For horror without meaning is vapid, as Romero said of Zach Snyder’s remake of Dawn of the Dead: “It sort of lost its reason for being…There was nothing going on underneath”. Digging his fingers into the conversations of civil rights, the Vietnam War, and consumerism among many other topics, Romeo’s latest film, recovered from celluloid history, is no different, asking why it is we treat our elderly generation with such prejudice.
Twelve years after George Romero’s final movie, and four years after his death, The Amusement Park comes salvaged from two badly-faded 16mm prints, digitally scanned into 4K resolution. On a technical level it’s a stunning achievement, with the bright makeup of the titular carnival popping through the once decayed physical film to create a marvellous visual landscape. Through it, an unnamed elderly man clothed in smart white attire, drifts quietly from attraction to attraction becoming increasingly disorientated by the horrors he encounters.
Shunned and discriminated against, this white figure becomes muddied and downtrodden floating throughout the amusement park as if a ghost revisiting a past nightmare. He delivers a powerful, abundantly obvious message, articulated at the start of the film from the dialogue of screenwriter Wally Cook, “Perhaps the saddest cause of denial and rejection is, very simply, old age”. The delivery is a little ham-fisted, but the sentiment is very clear as the pains and humiliations of an elderly generation are manifested through the amusement park’s tumultuous noise and disarray, becoming a fever dream of confusion and terror.
In the reflection of such everyday horrors, Romero does an excellent job confusing the viewer with enigmatic visuals and contradictory images, though does indulge himself in some overwrought situations and props to do so. It creates a certain cartoonish feel, bolstered by the carnival aesthetic that works well in contradiction to the horror of the leading individual. Where everyone else wears a beaming smile, the beaten exterior of the elderly man begins to emanate, making him a strange, repellent being in an otherwise joyful park.
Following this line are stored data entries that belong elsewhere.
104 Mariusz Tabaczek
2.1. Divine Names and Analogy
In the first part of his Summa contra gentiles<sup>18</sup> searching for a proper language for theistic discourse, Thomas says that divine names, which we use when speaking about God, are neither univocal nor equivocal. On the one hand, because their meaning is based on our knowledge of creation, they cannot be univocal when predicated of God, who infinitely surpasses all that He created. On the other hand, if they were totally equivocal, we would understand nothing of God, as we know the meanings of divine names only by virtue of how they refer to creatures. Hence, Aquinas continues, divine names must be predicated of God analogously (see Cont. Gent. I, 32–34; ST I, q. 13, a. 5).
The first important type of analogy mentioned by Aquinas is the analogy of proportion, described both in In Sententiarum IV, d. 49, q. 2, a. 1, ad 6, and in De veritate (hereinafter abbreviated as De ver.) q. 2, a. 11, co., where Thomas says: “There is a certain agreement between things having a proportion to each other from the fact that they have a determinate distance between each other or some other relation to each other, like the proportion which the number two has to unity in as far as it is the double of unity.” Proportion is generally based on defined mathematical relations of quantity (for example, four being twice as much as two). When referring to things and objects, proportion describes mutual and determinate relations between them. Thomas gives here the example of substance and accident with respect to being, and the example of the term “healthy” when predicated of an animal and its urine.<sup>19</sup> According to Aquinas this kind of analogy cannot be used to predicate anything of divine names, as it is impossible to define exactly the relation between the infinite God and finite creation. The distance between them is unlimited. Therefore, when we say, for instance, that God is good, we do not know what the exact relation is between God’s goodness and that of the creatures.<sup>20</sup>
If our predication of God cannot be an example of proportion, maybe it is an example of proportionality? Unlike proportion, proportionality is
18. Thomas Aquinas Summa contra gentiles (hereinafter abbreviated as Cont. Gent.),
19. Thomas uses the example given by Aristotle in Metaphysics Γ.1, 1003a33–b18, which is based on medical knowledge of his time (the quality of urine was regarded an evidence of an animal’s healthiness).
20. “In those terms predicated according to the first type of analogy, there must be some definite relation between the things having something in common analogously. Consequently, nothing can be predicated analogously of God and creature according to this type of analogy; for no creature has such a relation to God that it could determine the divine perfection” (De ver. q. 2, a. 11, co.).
Illustrating Romero’s biting satirical edge, The Amusement Park is a smart and simple ride that neatly explores the nightmarish reality of growing older in contemporary society. The cynical depiction of old age feels more akin to a strange, ethereal public service announcement than the subject of a dense feature film, however, clocking in at just 60 minutes it makes for a quick, hellish dunk into the psychology of such a situation. Four years following the death of one of horror’s greatest minds, what remains clear is Romero’s influence on modern genre filmmaking.
From Babak Anvari’s Under the Shadow to Jordan Peele’s Get Out, horror has become a vehicle for sociopolitical storytelling, conveying messages too complex to articulate to an international audience. Without the pioneering mindset of George Romero, seamlessly synthesising horror and social commentary, the modern landscape of the genre may never have existed. Even beyond the grave, Romero continues to influence and inspire.
The Amusement Park available exclusively on Shudder on 8th June.